(Saved data entries)
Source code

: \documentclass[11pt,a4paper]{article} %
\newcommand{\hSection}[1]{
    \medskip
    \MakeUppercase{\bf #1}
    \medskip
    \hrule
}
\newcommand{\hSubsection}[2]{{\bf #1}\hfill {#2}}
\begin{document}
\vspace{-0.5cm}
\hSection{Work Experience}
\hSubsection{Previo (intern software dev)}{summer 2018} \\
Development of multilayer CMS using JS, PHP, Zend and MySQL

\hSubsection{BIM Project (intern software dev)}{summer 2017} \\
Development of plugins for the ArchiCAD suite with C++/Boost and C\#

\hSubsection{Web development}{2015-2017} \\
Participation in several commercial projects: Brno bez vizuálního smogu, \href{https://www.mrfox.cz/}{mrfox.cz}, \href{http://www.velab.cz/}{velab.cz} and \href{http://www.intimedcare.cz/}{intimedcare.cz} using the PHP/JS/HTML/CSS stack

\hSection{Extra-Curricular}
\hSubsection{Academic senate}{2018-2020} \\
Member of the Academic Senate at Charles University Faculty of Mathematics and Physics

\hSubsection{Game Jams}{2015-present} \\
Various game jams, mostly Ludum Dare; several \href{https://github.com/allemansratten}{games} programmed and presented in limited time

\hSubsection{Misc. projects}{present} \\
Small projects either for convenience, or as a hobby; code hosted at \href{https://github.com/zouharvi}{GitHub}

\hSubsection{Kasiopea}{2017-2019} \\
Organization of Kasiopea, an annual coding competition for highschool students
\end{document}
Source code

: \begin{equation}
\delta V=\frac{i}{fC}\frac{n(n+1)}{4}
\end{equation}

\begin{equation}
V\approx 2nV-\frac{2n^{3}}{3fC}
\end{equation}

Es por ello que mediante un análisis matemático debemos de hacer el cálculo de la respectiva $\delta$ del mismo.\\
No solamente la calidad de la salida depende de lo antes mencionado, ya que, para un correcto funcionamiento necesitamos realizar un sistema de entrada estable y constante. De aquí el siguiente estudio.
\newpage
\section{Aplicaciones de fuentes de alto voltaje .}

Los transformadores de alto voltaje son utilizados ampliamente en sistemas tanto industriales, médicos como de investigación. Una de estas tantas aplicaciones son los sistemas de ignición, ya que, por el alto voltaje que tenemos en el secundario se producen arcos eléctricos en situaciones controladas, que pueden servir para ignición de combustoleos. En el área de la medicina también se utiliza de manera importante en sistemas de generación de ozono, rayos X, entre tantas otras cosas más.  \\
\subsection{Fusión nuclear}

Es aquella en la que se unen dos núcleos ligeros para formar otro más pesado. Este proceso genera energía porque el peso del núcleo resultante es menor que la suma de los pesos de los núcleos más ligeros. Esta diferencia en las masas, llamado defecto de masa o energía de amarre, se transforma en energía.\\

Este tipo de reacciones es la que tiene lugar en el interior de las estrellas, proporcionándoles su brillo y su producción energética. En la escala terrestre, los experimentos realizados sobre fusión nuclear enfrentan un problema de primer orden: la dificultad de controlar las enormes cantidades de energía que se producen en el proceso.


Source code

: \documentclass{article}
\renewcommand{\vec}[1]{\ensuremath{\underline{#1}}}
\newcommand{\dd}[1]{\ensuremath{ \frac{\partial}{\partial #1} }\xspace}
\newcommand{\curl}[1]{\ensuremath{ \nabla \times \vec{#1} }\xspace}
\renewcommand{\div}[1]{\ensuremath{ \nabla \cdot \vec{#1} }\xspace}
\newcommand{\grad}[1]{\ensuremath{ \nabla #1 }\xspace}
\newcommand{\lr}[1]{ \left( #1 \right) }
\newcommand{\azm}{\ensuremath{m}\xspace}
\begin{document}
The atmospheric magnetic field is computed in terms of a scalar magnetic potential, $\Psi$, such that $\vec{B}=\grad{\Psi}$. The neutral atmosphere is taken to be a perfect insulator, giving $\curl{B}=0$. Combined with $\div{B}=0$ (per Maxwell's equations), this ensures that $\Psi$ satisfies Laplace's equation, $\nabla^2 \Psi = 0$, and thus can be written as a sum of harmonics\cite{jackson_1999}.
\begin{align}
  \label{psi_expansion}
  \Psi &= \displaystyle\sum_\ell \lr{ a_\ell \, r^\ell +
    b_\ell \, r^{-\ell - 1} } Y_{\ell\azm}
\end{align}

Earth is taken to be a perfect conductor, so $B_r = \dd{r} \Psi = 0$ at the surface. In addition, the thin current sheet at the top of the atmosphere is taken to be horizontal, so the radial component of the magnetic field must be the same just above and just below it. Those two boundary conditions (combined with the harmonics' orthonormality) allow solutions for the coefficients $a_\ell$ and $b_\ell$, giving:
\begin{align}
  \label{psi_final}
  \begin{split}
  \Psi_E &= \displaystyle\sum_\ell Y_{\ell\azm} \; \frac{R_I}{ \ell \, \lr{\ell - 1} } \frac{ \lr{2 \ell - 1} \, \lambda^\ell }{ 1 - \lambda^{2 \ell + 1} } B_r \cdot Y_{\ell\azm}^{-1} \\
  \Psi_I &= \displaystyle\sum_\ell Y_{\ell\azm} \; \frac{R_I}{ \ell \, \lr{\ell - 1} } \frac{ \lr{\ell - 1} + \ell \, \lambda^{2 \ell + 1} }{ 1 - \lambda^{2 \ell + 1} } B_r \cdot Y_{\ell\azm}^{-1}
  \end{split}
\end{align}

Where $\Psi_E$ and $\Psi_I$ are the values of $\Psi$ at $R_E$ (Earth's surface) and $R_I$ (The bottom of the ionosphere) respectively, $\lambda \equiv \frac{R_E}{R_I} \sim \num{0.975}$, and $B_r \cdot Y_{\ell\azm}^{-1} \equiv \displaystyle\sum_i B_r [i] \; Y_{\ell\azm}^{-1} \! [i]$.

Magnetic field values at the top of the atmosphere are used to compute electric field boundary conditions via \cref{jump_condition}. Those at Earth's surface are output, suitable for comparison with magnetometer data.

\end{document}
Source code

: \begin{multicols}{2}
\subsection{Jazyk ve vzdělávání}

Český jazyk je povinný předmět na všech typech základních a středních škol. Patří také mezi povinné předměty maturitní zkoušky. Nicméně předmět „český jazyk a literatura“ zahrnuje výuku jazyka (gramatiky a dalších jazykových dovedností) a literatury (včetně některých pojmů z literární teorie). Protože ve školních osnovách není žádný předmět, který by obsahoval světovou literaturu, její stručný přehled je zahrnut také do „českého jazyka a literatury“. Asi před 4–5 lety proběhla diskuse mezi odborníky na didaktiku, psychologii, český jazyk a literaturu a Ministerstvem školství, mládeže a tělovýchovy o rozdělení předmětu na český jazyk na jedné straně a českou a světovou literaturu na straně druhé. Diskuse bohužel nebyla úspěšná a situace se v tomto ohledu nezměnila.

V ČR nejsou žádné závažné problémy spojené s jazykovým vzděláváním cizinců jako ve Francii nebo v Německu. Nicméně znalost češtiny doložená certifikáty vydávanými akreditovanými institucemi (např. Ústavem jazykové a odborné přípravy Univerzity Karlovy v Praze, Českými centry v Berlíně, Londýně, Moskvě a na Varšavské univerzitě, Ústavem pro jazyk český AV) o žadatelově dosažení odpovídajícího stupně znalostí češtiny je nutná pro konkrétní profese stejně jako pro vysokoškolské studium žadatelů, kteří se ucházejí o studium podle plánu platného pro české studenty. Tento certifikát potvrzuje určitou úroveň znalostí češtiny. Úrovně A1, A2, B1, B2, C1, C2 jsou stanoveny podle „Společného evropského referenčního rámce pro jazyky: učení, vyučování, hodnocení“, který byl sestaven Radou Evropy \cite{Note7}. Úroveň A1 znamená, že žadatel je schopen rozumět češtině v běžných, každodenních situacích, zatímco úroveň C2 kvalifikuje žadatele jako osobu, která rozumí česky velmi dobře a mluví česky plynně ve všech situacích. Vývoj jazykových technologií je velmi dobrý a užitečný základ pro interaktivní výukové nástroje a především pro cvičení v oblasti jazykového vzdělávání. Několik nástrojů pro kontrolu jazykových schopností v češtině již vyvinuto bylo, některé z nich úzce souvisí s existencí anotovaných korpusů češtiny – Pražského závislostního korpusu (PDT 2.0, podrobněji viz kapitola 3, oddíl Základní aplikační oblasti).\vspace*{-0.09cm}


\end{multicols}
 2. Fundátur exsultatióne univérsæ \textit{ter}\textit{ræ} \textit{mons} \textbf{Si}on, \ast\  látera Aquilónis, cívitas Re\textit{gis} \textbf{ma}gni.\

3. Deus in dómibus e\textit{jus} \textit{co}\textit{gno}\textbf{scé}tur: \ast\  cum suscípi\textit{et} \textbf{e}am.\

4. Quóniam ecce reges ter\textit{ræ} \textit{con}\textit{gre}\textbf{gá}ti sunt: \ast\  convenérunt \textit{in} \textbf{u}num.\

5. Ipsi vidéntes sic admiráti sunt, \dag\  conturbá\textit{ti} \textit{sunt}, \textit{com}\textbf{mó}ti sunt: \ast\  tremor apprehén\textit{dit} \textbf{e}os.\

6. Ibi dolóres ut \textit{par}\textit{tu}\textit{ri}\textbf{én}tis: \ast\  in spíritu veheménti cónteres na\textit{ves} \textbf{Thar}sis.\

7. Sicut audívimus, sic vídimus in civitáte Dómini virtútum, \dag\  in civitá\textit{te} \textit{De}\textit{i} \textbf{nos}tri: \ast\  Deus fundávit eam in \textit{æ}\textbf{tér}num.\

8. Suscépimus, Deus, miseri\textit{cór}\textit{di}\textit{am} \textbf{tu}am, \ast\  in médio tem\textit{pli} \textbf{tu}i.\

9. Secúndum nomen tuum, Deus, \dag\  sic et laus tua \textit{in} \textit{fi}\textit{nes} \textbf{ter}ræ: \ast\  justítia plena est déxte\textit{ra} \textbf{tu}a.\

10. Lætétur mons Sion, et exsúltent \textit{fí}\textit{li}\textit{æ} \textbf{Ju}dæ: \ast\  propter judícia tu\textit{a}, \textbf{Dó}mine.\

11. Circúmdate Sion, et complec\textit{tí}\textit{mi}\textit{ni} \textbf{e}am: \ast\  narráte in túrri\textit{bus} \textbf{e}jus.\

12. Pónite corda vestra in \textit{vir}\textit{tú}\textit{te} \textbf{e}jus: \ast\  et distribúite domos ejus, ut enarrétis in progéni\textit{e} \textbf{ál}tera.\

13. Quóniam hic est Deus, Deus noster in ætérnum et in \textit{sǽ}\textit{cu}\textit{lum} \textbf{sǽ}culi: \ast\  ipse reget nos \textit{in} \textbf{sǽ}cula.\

_WHAT NEEDS TO BE DONE:_
Your reply is to repeat, unchanged, the lines above running from the one with "2. Fundátur exsultatióne" up to and including the one with "5. Ipsi vidéntes".

_EXERCISE RESPONSE:_
 2. Fundátur exsultatióne univérsæ \textit{ter}\textit{ræ} \textit{mons} \textbf{Si}on, \ast\  látera Aquilónis, cívitas Re\textit{gis} \textbf{ma}gni.\

3. Deus in dómibus e\textit{jus} \textit{co}\textit{gno}\textbf{scé}tur: \ast\  cum suscípi\textit{et} \textbf{e}am.\

4. Quóniam ecce reges ter\textit{ræ} \textit{con}\textit{gre}\textbf{gá}ti sunt: \ast\  convenérunt \textit{in} \textbf{u}num.\

5. Ipsi vidéntes sic admiráti sunt, \dag\  conturbá\textit{ti} \textit{sunt}, \textit{com}\textbf{mó}ti sunt: \ast\  tremor apprehén\textit{dit} \textbf{e}os.\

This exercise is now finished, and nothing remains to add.